1 Les défauts techniques de jeunesse des appareils photo numériques.

Les appareils numériques actuels (septembre 2004) ont des capteurs CCD dont la sensibilité varie de 3,3 millions de pixels pour les appareils grand public a 14 millions de pixels pour les reflex professionnels. La définition est d'ores et déjà supérieure au film 24 x 36 et suffisante pour tous les besoins, de la photographie familiale, de studio ou de reportage. Parmi les progrès réalisés depuis quatre ans : La consommation électrique est maintenant maîtrisée sur la plupart des modèles grace à l'emploi de batteries propriétaires et/ou d'accus rechargeables. La consommation électrique des modèles a aussi été fortement améliorée. A capacité égale, le prix des supports de stockage a été divisé en moyenne par quatre en quatre ans. De nouvelles cartes dépassant le Giga octet ont fait leur apparition complétées par des systèmes de sauvegarde autonomes, disques durs de 20 à 40 giga.

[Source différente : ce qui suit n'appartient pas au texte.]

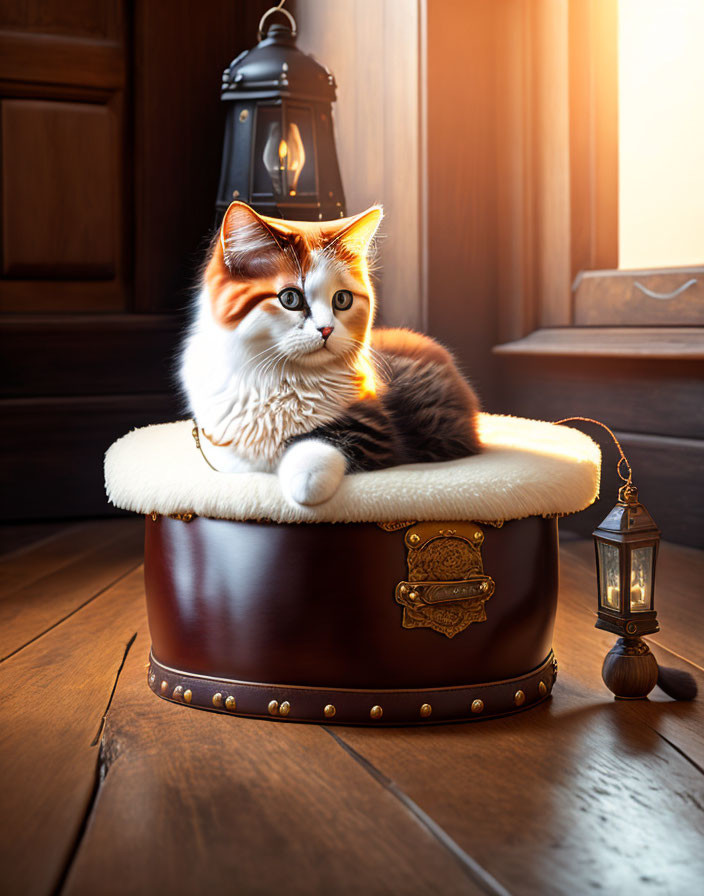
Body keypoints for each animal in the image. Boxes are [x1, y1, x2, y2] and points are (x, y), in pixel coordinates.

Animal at [179, 201, 482, 504]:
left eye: (342, 299)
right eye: (290, 298)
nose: (326, 330)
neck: (282, 379)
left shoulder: (374, 430)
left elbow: (318, 441)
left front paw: (305, 483)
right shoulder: (220, 440)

Les défauts qui subsistent sur les modèles actuels sont : Les supports de stockage restent non normalisés : SmartMédia (en voie de disparition), SD, MM, CompactFlash (type I et II), xD-Picture Card™ ou MemoryStick (simple, duo Pro). L'obligation de posséder un micro-ordinateur pour stocker, traiter, archiver les images. Les temps de transfert entre micro-ordinateur et appareil numérique restent souvent élevé. Certains périphériques, bornes d'accès, imprimantes permettent de se passer partiellement de micro-ordinateur.

2 Une nouvelle façon d'aborder l'environnement : visée reflex et visée claire

Comme l'indiquait la revue "Chasseur d'Images", dans son numéro d'avril 2000, à propos de la visée directe (type Leica M) : 'le photographe ne se cache pas derrière son appareil. La communication avec les personnes photographiées est plus facile et il suffit d'ouvrir 1'oeil gauche tout en visant pour apprécier la scène dans son ensemble.' Les inconvénients de la visée directe sur un appareil argentique : 'imprécision du cadrage, image partiellement obstruée par l'objectif, difficulté à composer la photo en longue focale, impossibilité d'utiliser judicieusement des téléobjectifs supérieurs a 90 mm' deviennent caduques en photo numérique avec l'écran intégré.

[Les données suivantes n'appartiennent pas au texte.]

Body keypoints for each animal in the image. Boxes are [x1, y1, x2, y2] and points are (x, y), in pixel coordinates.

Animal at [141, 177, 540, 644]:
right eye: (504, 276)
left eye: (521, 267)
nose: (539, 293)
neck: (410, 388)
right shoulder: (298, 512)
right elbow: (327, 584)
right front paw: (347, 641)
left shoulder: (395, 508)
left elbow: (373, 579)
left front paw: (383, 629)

Les appareils "bridge cameras" sorte de faux reflex, parce qu'ils autorisent en simultané visée directe et visée reflex, combinent donc le meilleur des deux visées. Ils rejoignent en cela les camescopes avec leur viseur type reflex mais électronique et leur écran. Ils ne possèdent pas par contre la possibilité d'avoir des objectifs interchangeables.

Les appareils reflex numériques, à viseur optique, se caractérisent par la possibilité de recevoir différents objectifs. Mais l'image est toujours visualisée à travers le viseur (et l'objectif) et n'est pas disponible simultanément sur un écran de contrôle arrière (excepté l'ancien Olympus E10). De ce fait le cadrage ne peut se faire qu'à hauteur d'oeil et il faut attendre le déclenchement pour visualiser la photo prise. Enfin excepté pour les modèles pro assez onéreux, les reflex numériques "amateur" ont un viseur qui reproduit de 92 à 95% de l'image enregistrée. De ce fait ces appareils sont moins précis que les compact numériques grand public.

On peut seulement regretter que la visée directe le soit souvent à travers un écran. En effet en photo argentique il y a une "manière de cadrer liée à la visée directe". Sur le dépoli du reflex, l'image cadrée de noir et affectée par le passage à travers l'objectif semble déjà extraite de la réalité. En photo numérique, le passage par le capteur CCD et/ou le passage à travers l'objectif introduit une distorsion par rapport à la réalité.